The examination of sexism leads into an examination of the utility of passion, the nature of morality, and the creation of self. Freida considers her own passions and desires the things that truly make her unique. But with the house mother continually telling the girls their passions are wrong, are exactly what got them into all this trouble to begin with, Freida questions her deepest assumptions about who she is and what makes her Freida Mintz. She tries to forge her own identity while her jailers force their own definitions upon her. She wonders who is ultimately in control of deciding who she is. Do the opinions of others matter more than her own? Do the labels they insist on thrusting upon her, “dirty,” “whore,” “rebellious,” dictate reality?

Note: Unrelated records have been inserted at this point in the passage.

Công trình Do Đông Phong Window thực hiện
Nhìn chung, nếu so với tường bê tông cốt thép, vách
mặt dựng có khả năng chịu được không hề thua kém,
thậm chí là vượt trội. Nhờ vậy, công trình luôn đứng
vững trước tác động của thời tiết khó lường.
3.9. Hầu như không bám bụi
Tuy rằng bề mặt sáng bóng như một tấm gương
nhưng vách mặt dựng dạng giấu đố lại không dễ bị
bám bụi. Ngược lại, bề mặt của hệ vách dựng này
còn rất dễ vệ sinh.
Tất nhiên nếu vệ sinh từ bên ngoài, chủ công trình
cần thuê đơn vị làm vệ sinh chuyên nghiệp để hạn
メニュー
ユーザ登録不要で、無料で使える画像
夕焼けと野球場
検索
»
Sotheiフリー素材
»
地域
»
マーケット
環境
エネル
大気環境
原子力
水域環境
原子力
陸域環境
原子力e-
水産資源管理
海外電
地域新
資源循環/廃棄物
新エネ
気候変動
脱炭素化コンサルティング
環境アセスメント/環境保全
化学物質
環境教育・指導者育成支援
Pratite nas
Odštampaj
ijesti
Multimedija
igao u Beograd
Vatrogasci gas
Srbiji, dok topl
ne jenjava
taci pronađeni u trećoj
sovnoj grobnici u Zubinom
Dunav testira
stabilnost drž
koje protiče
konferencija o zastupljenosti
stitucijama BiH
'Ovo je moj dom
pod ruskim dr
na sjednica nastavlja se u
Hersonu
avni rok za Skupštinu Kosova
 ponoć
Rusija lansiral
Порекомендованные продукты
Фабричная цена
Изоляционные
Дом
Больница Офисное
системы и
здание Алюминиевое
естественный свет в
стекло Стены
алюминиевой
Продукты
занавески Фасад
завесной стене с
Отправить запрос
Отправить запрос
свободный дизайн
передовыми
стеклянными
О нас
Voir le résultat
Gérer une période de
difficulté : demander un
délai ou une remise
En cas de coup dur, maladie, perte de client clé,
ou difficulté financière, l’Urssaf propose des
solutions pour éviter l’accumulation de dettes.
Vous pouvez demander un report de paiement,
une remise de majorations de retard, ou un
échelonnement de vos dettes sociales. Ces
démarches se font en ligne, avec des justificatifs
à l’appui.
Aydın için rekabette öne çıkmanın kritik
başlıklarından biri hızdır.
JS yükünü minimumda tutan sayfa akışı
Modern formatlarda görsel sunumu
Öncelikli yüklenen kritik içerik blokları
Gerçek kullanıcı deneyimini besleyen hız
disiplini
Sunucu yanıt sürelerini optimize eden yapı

The pace of the story is spectacular. It moves slowly but only because Lowenthal breathes such life into each individual scene. He paints a picture so detailed, so tactile, the reader feels as though s/he is in the moment with the characters. This wealth of detail extends to the characters themselves who Lowenthal has taken the time to thoroughly develop. The motivations of each are always clear and their actions always in synch with their characterization. This makes it very easy to empathize with each and every one of them, even the villains.
This rumination on the limits of freedom and the freedom found in limitation is engrossing and thought provoking. I would be idiot of the highest literary order if I did not recommend that you go out and read it immediately.